As the week went by, the minister began to think about the man's compliment. The more he thought, the more he became baffled as to why anyone would deem him smarter than Einstein. So he decided to ask the man the following Sunday.

The next Sunday he asked the parishioner if he remembered the previous Sunday's comment about the sermon. The parishioner replied that he did. The minister asked: "Exactly what did you mean that I must be smarter than Einstein?"

The man replied, "Well, Reverend, they say that Einstein was so smart that only ten people in the entire world could understand him. But Reverend, no one can understand you."

Jesus in our reading today tells us about what it takes to be a real Christian leader. He tells us that if anyone in the kingdom wants to be first , he must be last, the servant of all.  Like always Jesus throws our preconceived notions upside down.
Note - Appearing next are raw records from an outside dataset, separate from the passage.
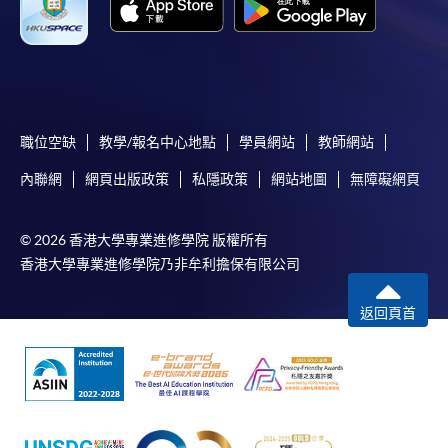
Google Chrome瀏覽器。
申請人不應閒置申請超過10分鐘。否則，申請人
必須重新開始整個申請程序。
網上報名只支援「提早報讀優惠」。如需享用其他
報讀優惠，請親臨學院的報名中心報名。
職位空缺
教學/報名中心地點
學員網站
教師網站
在網上報名過程中，由於提交課程申請和付款在系
內聯網
網頁出版政策
私隱政策
網站地圖
無障礙網頁
統處理上為兩個不同的程序，成功付款並不保證成
功被獲取錄。任何不成功的申請，課程組職員將儘
快與 閣下聯絡。
© 2026 香港大學專業進修學院 版權所有
香港大學專業進修學院乃非牟利擔保有限公司
申請人應注意，不論親身或網上報讀，相同的課
程/科目只可提交一次申請。
返回頁首
在網上報名過程中，付款成功後，網頁將顯示付款
確認。另外，確認電子郵件亦會發送到 閣下的電
子郵件帳戶。請保留確定回條作日後查詢用途。
除特殊情況(例如課程因報名人數不足而被取消)及
法例規定外，一切已繳費用，概不退還。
Instead of pride, a Christian leader is to be humble. Instead of puffing himself up and being the center of attention, you should put the spotlight on others. Instead of seeking compliments, you should be giving them.  As a Christian we are not to be concerned about our rank, our status, our pride. We are called to serve. To serve Christ is to serve others. There is no seeking of status or glory in the kingdom.

And that brings us to Jesus and the children. Some people wonder about this passage, by bringing in the children and taking them in his arms, does it mean that we are to be like children? Some people question this, it seems a bit out of place in this context.  Jesus made a dramatic gesture by embracing a child to show his disciples who really is the greatest in the kingdom of God.  What can a little child possibly teach us about greatness? Children in the ancient world had no rights, position, or privileges of their own.  They were socially at the "bottom of the rung" and at the service of their parents, much like the household staff and domestic servants. What is the significance of Jesus' gesture?  Jesus elevated a little child in the presence of his disciples by placing the child in a privileged position of honor.  It is customary, even today, to seat the guest of honor at the right side of the host. Who is the greatest in God's kingdom?  The one who is humble and lowly of heart — who instead of asserting their rights willingly empty themselves of pride and self-seeking glory by taking the lowly position of a servant or child.
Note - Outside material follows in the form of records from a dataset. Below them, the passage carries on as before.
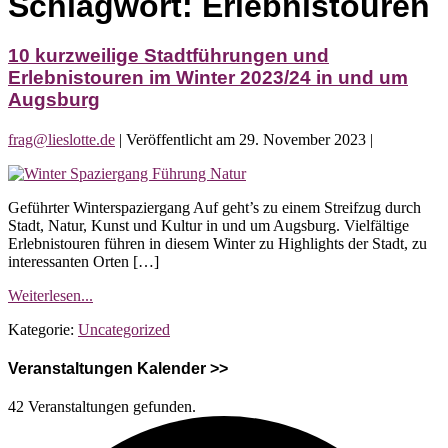
Schlagwort:
Erlebnistouren
10 kurzweilige Stadtführungen und
Erlebnistouren im Winter 2023/24 in und um
Augsburg
frag@lieslotte.de
|
Veröffentlicht am
29. November 2023
|
10
kurzweilige
Geführter Winterspaziergang Auf geht’s zu einem Streifzug durch
Stadtführungen
Stadt, Natur, Kunst und Kultur in und um Augsburg. Vielfältige
und
Erlebnistouren führen in diesem Winter zu Highlights der Stadt, zu
Erlebnistouren
interessanten Orten […]
im
Winter
10
Weiterlesen...
2023/24
kurzweilige
in
Kategorie:
Uncategorized
Stadtführungen
und
und
um
Erlebnistouren
Veranstaltungen Kalender >>
Augsburg
im
Winter
42 Veranstaltungen gefunden.
2023/24
in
As children of God and believers in Christ, we are called to servanthood. What does that mean for us today?

We can be a servant today by:
By accepting others differences and opinions in love and acceptance…no matter what they are…instead of judging others and condemning them.
By looking beyond the things that separate us as people in the 21st century and look instead for our commonality. Be it politics, social class, upbringing or race.
And lastly by cherishing people over things, or words, or ideas.
Simply put, it is putting others first, and trying to humbly help whenever you can.

We are called to serve God and to serve God we must be servants to one another.

Today you are called to serve.  Let us be servants then, one to another.